Death of a quiet giant: Paul Andre, BEEF’s founding editor

BEEF’s founding editor leaves a legacy of forward thinking and passion for the cattle business.

Joe Roybal 1

August 23, 2018

4 Min Read
Death of a quiet giant: Paul Andre, BEEF’s founding editor

Paul D. Andre, founding editor of BEEF magazine, passed away June 15 in Green Forest, Ark. He was 89.

Paul retired from BEEF magazine in 1993, after building the magazine’s editorial look and coverage from scratch and guiding its editorial fortunes for almost 30 years.

A highly respected innovator in livestock publishing, the Mechanicsville, Iowa, native selected BEEF as the nameplate for the startup publication as a reminder to both readers and staff that consumer satisfaction with the end product of cattle raising – beef – was all-important. The magazine and its ongoing success more than 50 years later is a testament to his foresight and guidance.

Under Paul’s genius and guidance, BEEF debuted in September 1964, turned a profit its first year of publication, and continued to evolve to keep its readership of U.S. cattle producers informed and ahead of a rapidly changing U.S. beef industry.

Over the course of his storied career, Paul drew significant professional acclaim for his editing, writing and photography. In 1990, he was among the first inductees into the Livestock Publications Council (LPC) Hall of Fame, which was established by the international organization of more than 100 livestock publications to honor distinguished livestock publishing leaders. Paul served as LPC's 1988-89 president and was the long-running chairman of its annual writing, photography and design competition until he retired.


BEEF's founding editor, Paul Andre, set the groundwork for BEEF's success.

Paul’s kudos, however, came not just from his professional colleagues. For example, on the occasions of BEEF magazine’s 25th and 50th anniversary issues, Paul was named by readers as being among the top 25 and top 50 individuals, respectively, who made significant contributions to the success of the U.S. beef industry.

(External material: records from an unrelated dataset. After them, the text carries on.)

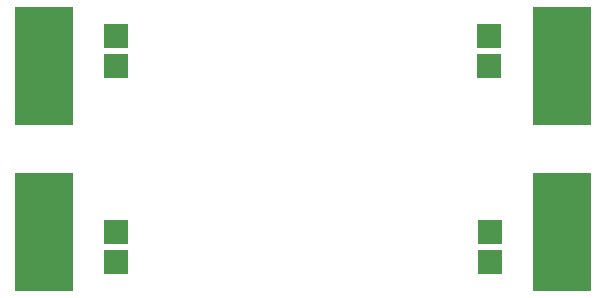
<source format=gtp>
G04 MADE WITH FRITZING*
G04 WWW.FRITZING.ORG*
G04 DOUBLE SIDED*
G04 HOLES PLATED*
G04 CONTOUR ON CENTER OF CONTOUR VECTOR*
%ASAXBY*%
%FSLAX23Y23*%
%MOIN*%
%OFA0B0*%
%SFA1.0B1.0*%
%ADD10R,0.196850X0.393701*%
%ADD11R,0.078740X0.078740*%
%LNPASTEMASK1*%
G90*
G70*
G54D10*
X1848Y275D03*
X1848Y827D03*
X121Y828D03*
X121Y275D03*
G54D11*
X362Y275D03*
X362Y175D03*
X362Y928D03*
X362Y828D03*
X1606Y928D03*
X1607Y275D03*
X1607Y175D03*
X1606Y828D03*
G04 End of PasteMask1*
M02*
</source>
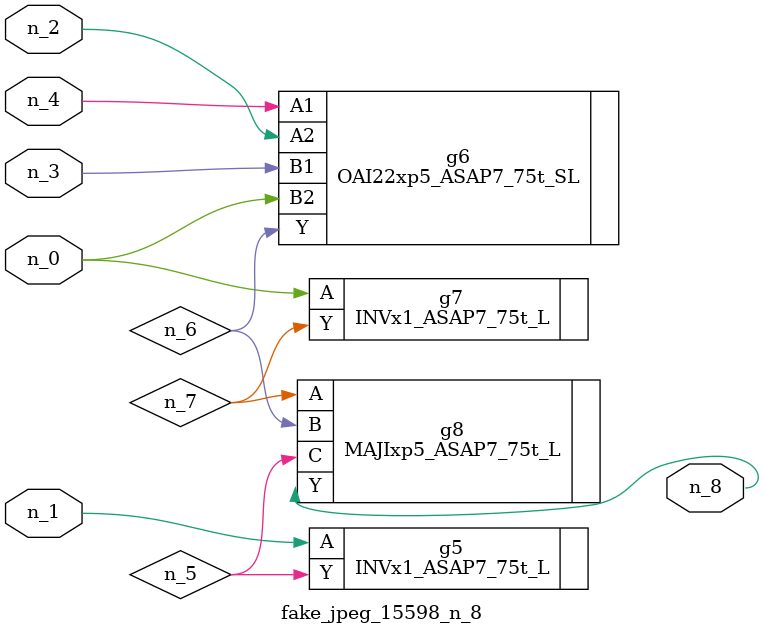
<source format=v>
module fake_jpeg_15598_n_8 (n_3, n_2, n_1, n_0, n_4, n_8);

input n_3;
input n_2;
input n_1;
input n_0;
input n_4;

output n_8;

wire n_6;
wire n_5;
wire n_7;

INVx1_ASAP7_75t_L g5 ( 
.A(n_1),
.Y(n_5)
);

OAI22xp5_ASAP7_75t_SL g6 ( 
.A1(n_4),
.A2(n_2),
.B1(n_3),
.B2(n_0),
.Y(n_6)
);

INVx1_ASAP7_75t_L g7 ( 
.A(n_0),
.Y(n_7)
);

MAJIxp5_ASAP7_75t_L g8 ( 
.A(n_7),
.B(n_6),
.C(n_5),
.Y(n_8)
);


endmodule
</source>
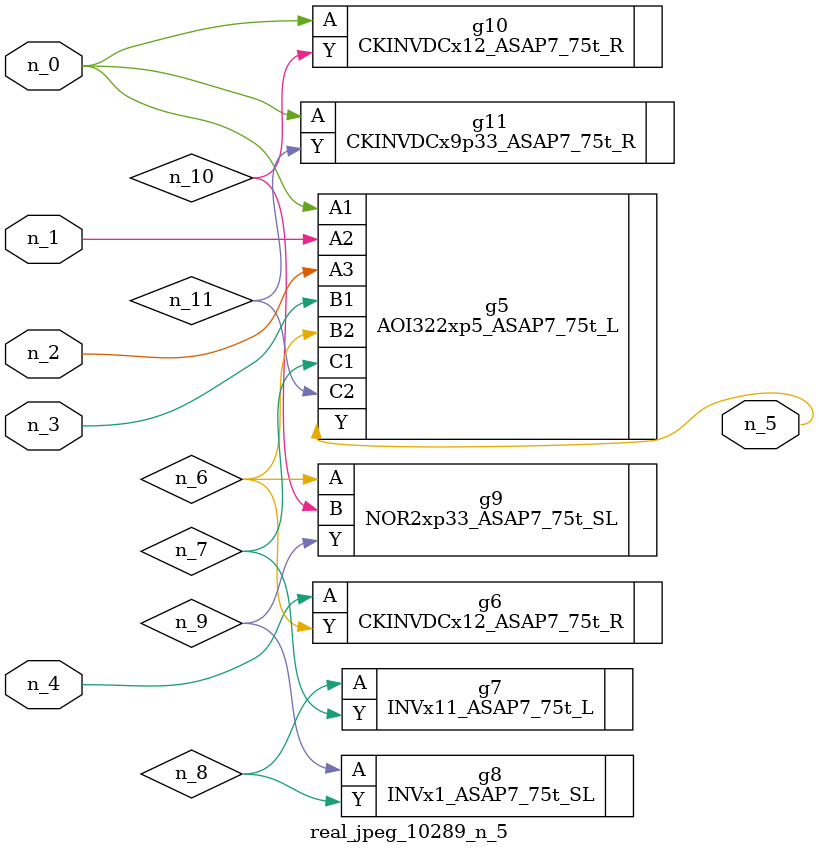
<source format=v>
module real_jpeg_10289_n_5 (n_4, n_0, n_1, n_2, n_3, n_5);

input n_4;
input n_0;
input n_1;
input n_2;
input n_3;

output n_5;

wire n_8;
wire n_11;
wire n_6;
wire n_7;
wire n_10;
wire n_9;

AOI322xp5_ASAP7_75t_L g5 ( 
.A1(n_0),
.A2(n_1),
.A3(n_2),
.B1(n_3),
.B2(n_6),
.C1(n_7),
.C2(n_11),
.Y(n_5)
);

CKINVDCx12_ASAP7_75t_R g10 ( 
.A(n_0),
.Y(n_10)
);

CKINVDCx9p33_ASAP7_75t_R g11 ( 
.A(n_0),
.Y(n_11)
);

CKINVDCx12_ASAP7_75t_R g6 ( 
.A(n_4),
.Y(n_6)
);

NOR2xp33_ASAP7_75t_SL g9 ( 
.A(n_6),
.B(n_10),
.Y(n_9)
);

INVx11_ASAP7_75t_L g7 ( 
.A(n_8),
.Y(n_7)
);

INVx1_ASAP7_75t_SL g8 ( 
.A(n_9),
.Y(n_8)
);


endmodule
</source>
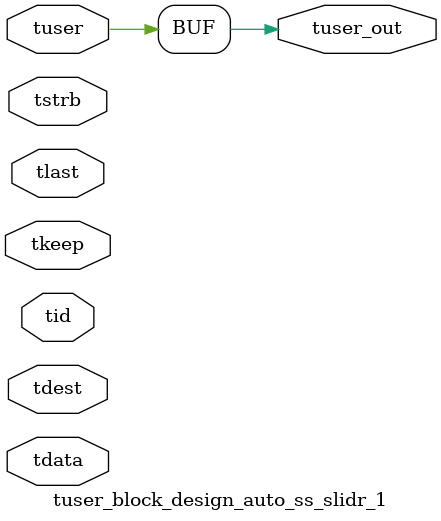
<source format=v>


`timescale 1ps/1ps

module tuser_block_design_auto_ss_slidr_1 #
(
parameter C_S_AXIS_TUSER_WIDTH = 1,
parameter C_S_AXIS_TDATA_WIDTH = 32,
parameter C_S_AXIS_TID_WIDTH   = 0,
parameter C_S_AXIS_TDEST_WIDTH = 0,
parameter C_M_AXIS_TUSER_WIDTH = 1
)
(
input  [(C_S_AXIS_TUSER_WIDTH == 0 ? 1 : C_S_AXIS_TUSER_WIDTH)-1:0     ] tuser,
input  [(C_S_AXIS_TDATA_WIDTH == 0 ? 1 : C_S_AXIS_TDATA_WIDTH)-1:0     ] tdata,
input  [(C_S_AXIS_TID_WIDTH   == 0 ? 1 : C_S_AXIS_TID_WIDTH)-1:0       ] tid,
input  [(C_S_AXIS_TDEST_WIDTH == 0 ? 1 : C_S_AXIS_TDEST_WIDTH)-1:0     ] tdest,
input  [(C_S_AXIS_TDATA_WIDTH/8)-1:0 ] tkeep,
input  [(C_S_AXIS_TDATA_WIDTH/8)-1:0 ] tstrb,
input                                                                    tlast,
output [C_M_AXIS_TUSER_WIDTH-1:0] tuser_out
);

assign tuser_out = {tuser[3:0]};

endmodule


</source>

Over the years, Paul hired and nurtured a score of writers and photographers who went on to make their own high professional marks in agriculture. These folks profited greatly by their association with Paul, a quiet and generous giant who led by example.

He had a quick wit and a fast, horse-sense style of analysis. He hated red tape and always took the straightest line, whether you were talking projects or just talking. He also preferred the audience to the limelight; it was that latter quality that prompted him to refuse to be listed among 25 industry notables selected by BEEF readers on the occasion of the publishing of the magazine’s 25th anniversary issue.

The company’s editorial director and publisher put his foot down, however, and Paul finally acquiesced to a mention in the 25th anniversary issue, but only if it came at the tail end of the alphabetical profiles and ran separate from the feature story itself.

Paul was born to Marvin and Beryl Andre on Sept. 5, 1928. He graduated from Mechanicsville High School in 1946. He attended Iowa State College, receiving his degree in agricultural journalism and USAF 2nd Lieutenant Commission in 1952. He was on active duty for the next two years and continued to serve in the USAF reserve until retiring with 20 years of service.

He married Francis V. Tjaden on Dec. 27, 1952, in Cedar Rapids, Iowa. Paul farmed the family farm for a short time before he became the assistant farm editor at the Cedar Rapids Gazette in 1956, and later made the move to St. Paul, Minn., and the Webb Company to build and launch BEEF.

True to his farm background, Paul loved solving technical problems and working with his hands. He was an avid reader and he and Fran loved devoting their full attention to daughter Carol and two granddaughters, Andrea and Melanie. Upon retirement, he and Fran traveled extensively, often leaving their home base in Jordan, Minn., to travel by RV to winter in the southwestern U.S.


Paul Andre was featured in BEEF's 50th Anniversary issue. His foresight and industry knowledge was pivitol in establishing BEEF's legacy in the livestock industry.

In 2013, Fran was diagnosed with memory issues and needed more intensive care than Paul could provide. Paul donated their RV to the Make-A-Wish Foundation.

At the time of his death, he was residing in Green Forest, Ark., located about 15 miles north of Branson, Mo. Daughter Carol reports that the final 2½ years of his life, Paul “happily spent doing his favorite thing -- sitting in his chair reading a good book, with now and then a jaunt out his back door to sit and enjoy the view and watch the fishing boats below” on Tablerock Lake.

Paul is survived by his wife, Fran; daughter, Carol (Robert) Michaletz; granddaughters, Andrea (Matthias) Eichten and Melanie (Craig) Sparby; and great-grandchildren, Tony and Jennie Eichten and Kaitlynn Sparby; and his sister, Mary Jeanette Andre. He was preceded in death by his parents; and sister, Jean.

Cards for Fran and the family may be sent to Carol Michaletz, 386 County Road 629, Green Forest, AR, 72638.

Roybal is editor emeritus of BEEF magazine.